## Work instructions:
Set down a faithful copy of every record, and skip the pictures in it.

Items listed in a dataset:
┌──

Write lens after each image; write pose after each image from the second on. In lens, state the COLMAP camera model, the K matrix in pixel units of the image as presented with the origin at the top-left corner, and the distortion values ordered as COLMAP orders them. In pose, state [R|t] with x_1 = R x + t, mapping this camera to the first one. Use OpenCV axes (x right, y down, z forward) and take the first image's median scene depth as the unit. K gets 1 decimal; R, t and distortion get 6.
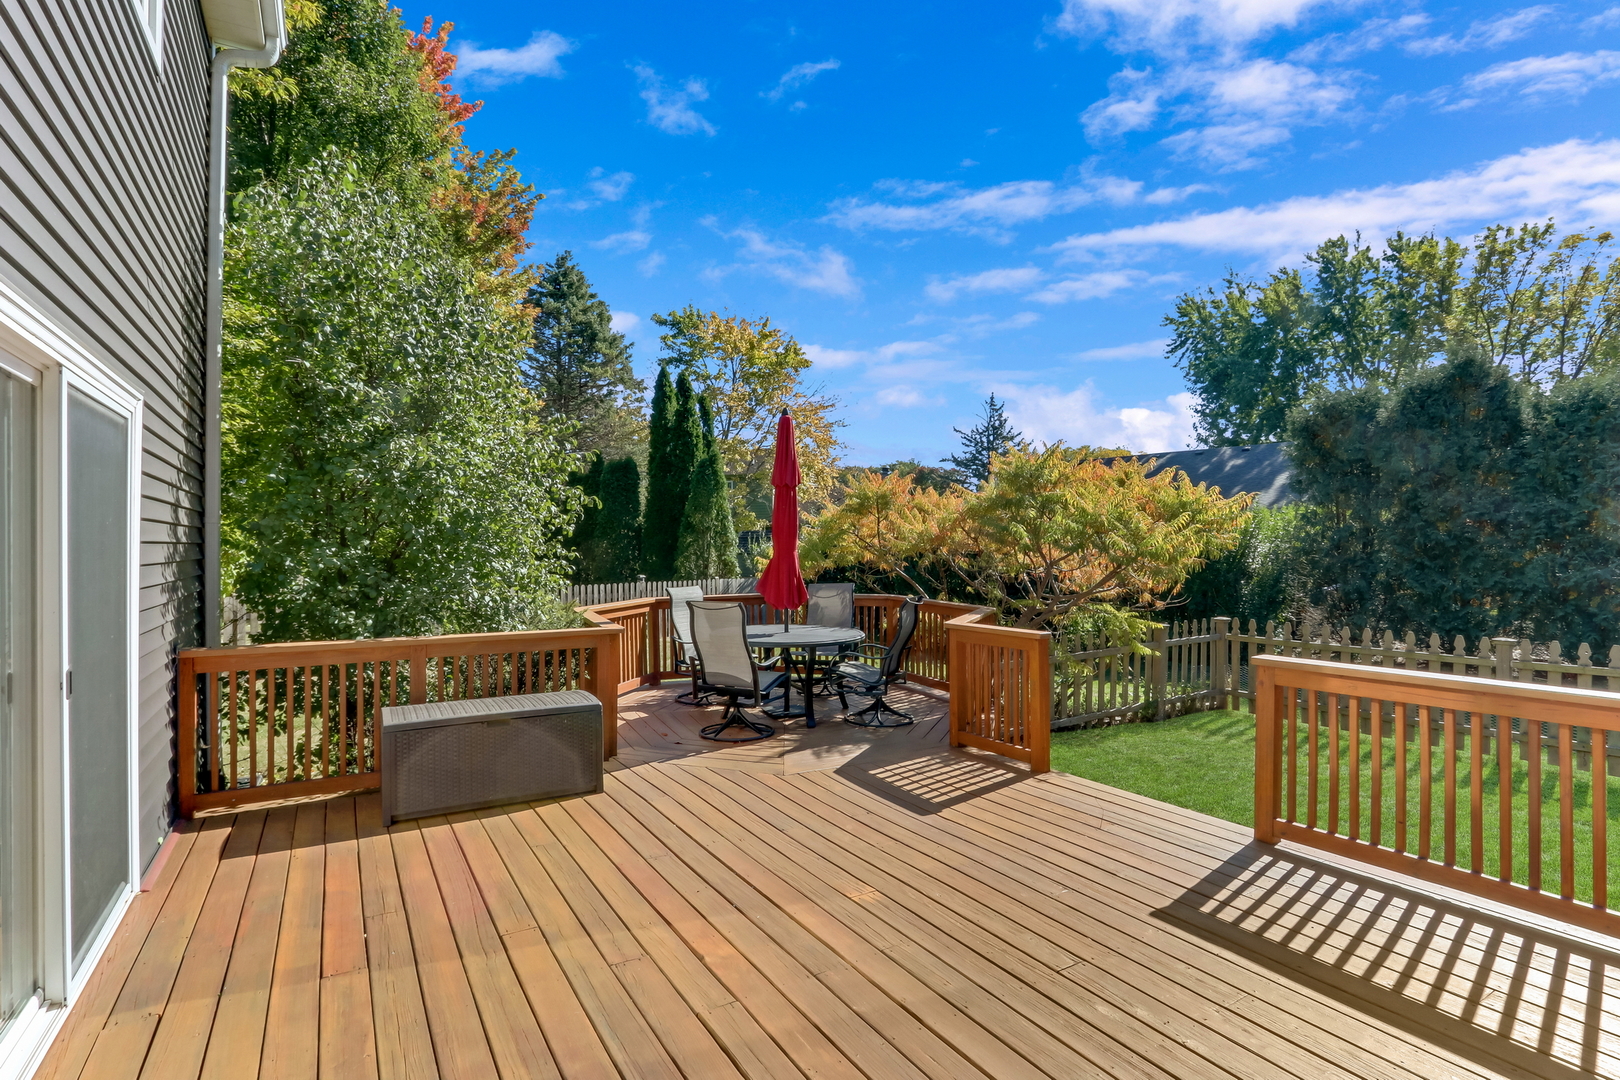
lens RADIAL K [[770.0, 0, 786.5], [0, 770.0, 546.2], [0, 0, 1]] dist [-0.027184, 0.006080]
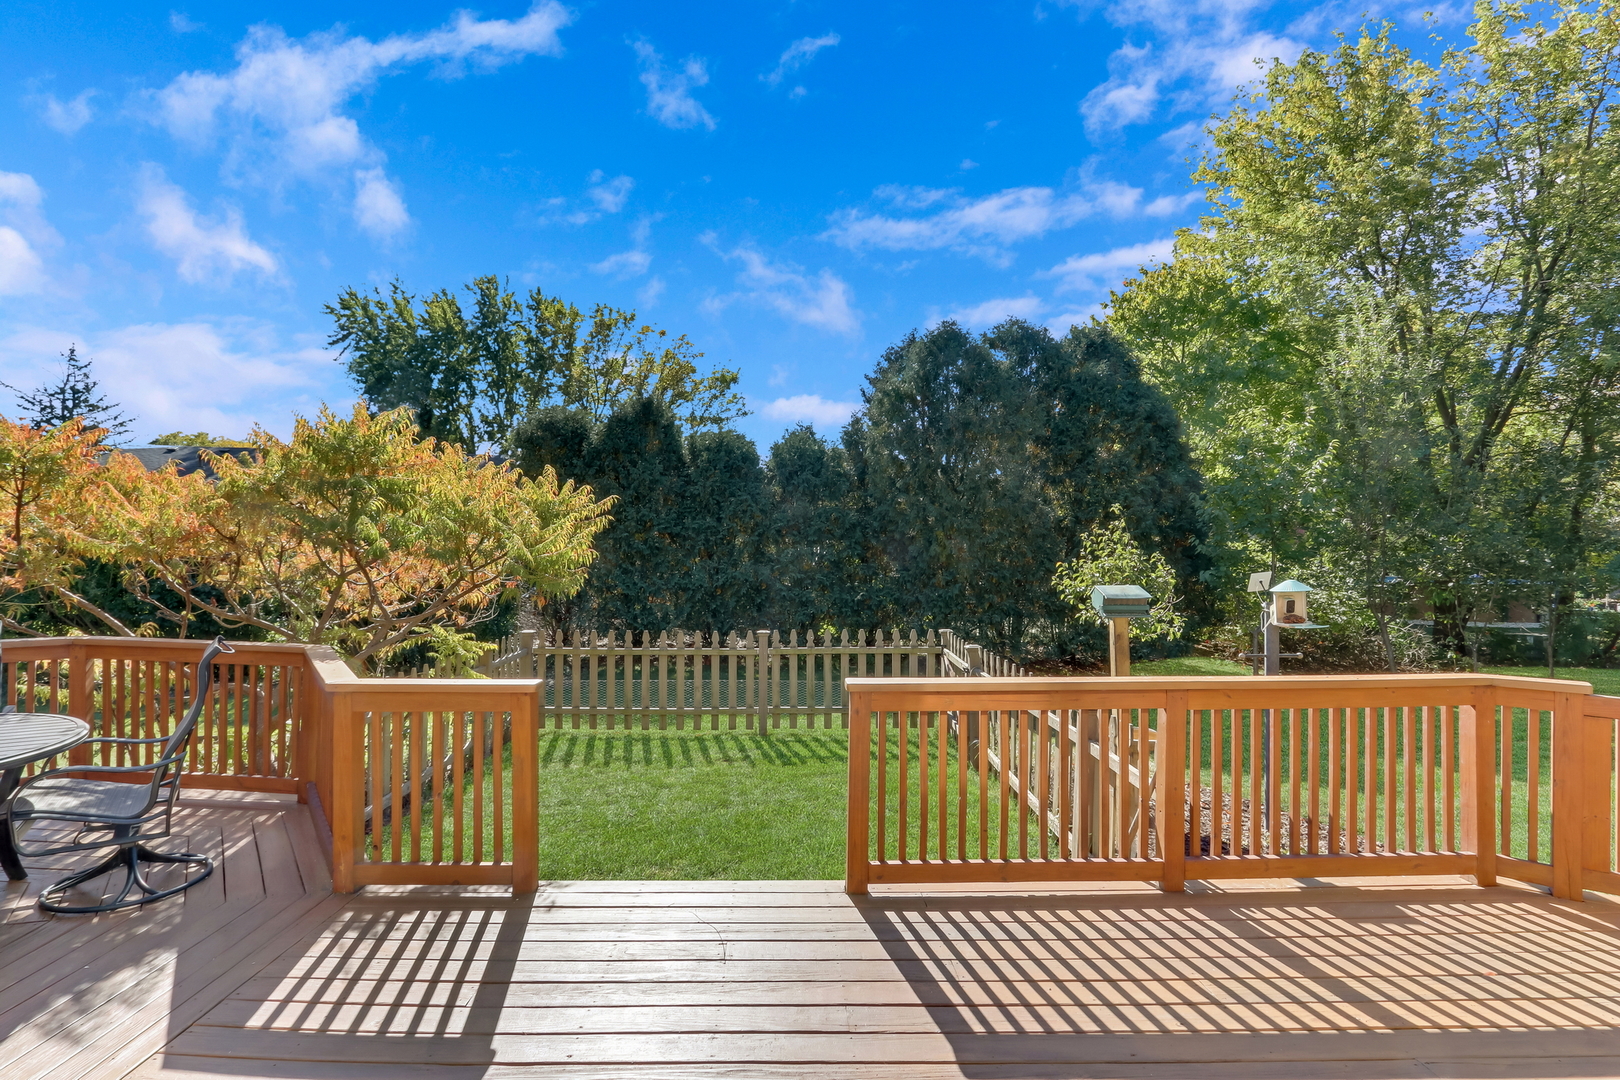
lens RADIAL K [[770.0, 0, 786.5], [0, 770.0, 546.2], [0, 0, 1]] dist [-0.027184, 0.006080]
pose [[0.505392, 0.014922, 0.862761, -0.123362], [-0.007853, 0.999889, -0.012694, 0.002909], [-0.862854, -0.000360, 0.505453, 0.450295]]
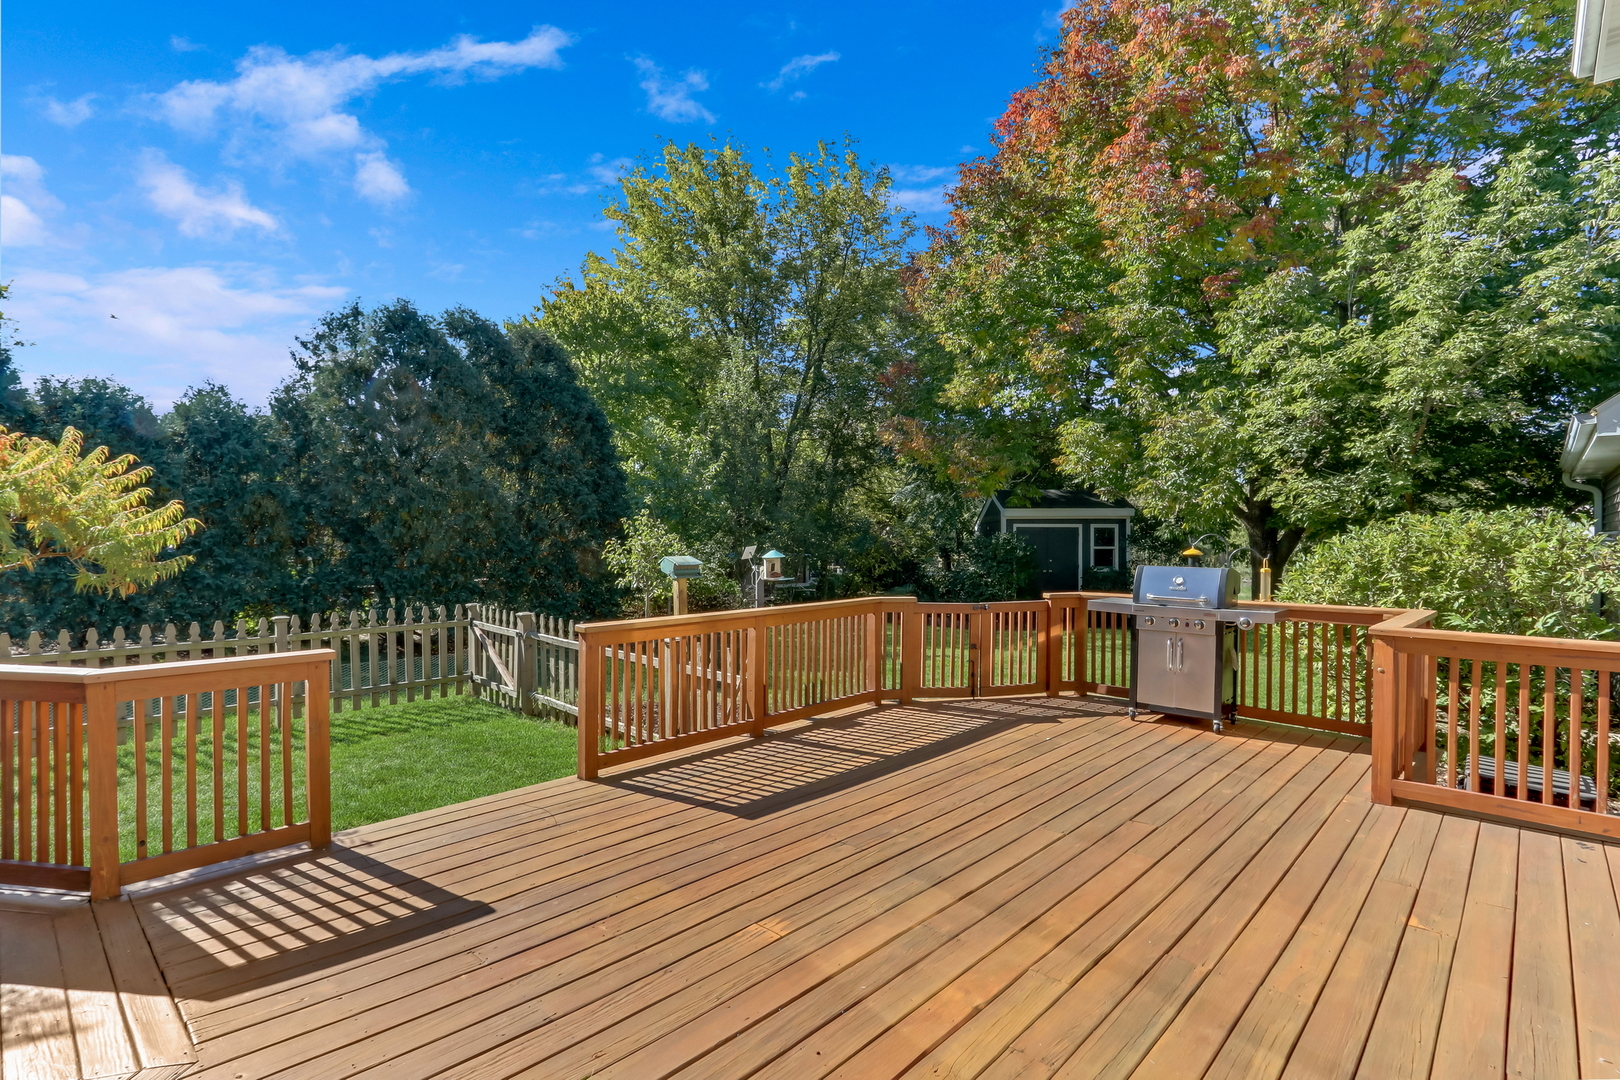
lens RADIAL K [[770.0, 0, 786.5], [0, 770.0, 546.2], [0, 0, 1]] dist [-0.027184, 0.006080]
pose [[-0.252672, -0.007834, 0.967520, -0.446075], [-0.002934, 0.999969, 0.007331, 0.007587], [-0.967547, -0.000986, -0.252687, 0.722631]]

└──

## Expected answer:
Write lens after each image; write pose after each image from the second on. In lens, state the COLMAP camera model, the K matrix in pixel units of the image as presented with the origin at the top-left corner, and the distortion values ordered as COLMAP orders them. In pose, state [R|t] with x_1 = R x + t, mapping this camera to the first one. Use OpenCV axes (x right, y down, z forward) and take the first image's median scene depth as the unit. K gets 1 decimal; R, t and distortion get 6.
lens RADIAL K [[770.0, 0, 786.5], [0, 770.0, 546.2], [0, 0, 1]] dist [-0.027184, 0.006080]
lens RADIAL K [[770.0, 0, 786.5], [0, 770.0, 546.2], [0, 0, 1]] dist [-0.027184, 0.006080]
pose [[0.505392, 0.014922, 0.862761, -0.123362], [-0.007853, 0.999889, -0.012694, 0.002909], [-0.862854, -0.000360, 0.505453, 0.450295]]
lens RADIAL K [[770.0, 0, 786.5], [0, 770.0, 546.2], [0, 0, 1]] dist [-0.027184, 0.006080]
pose [[-0.252672, -0.007834, 0.967520, -0.446075], [-0.002934, 0.999969, 0.007331, 0.007587], [-0.967547, -0.000986, -0.252687, 0.722631]]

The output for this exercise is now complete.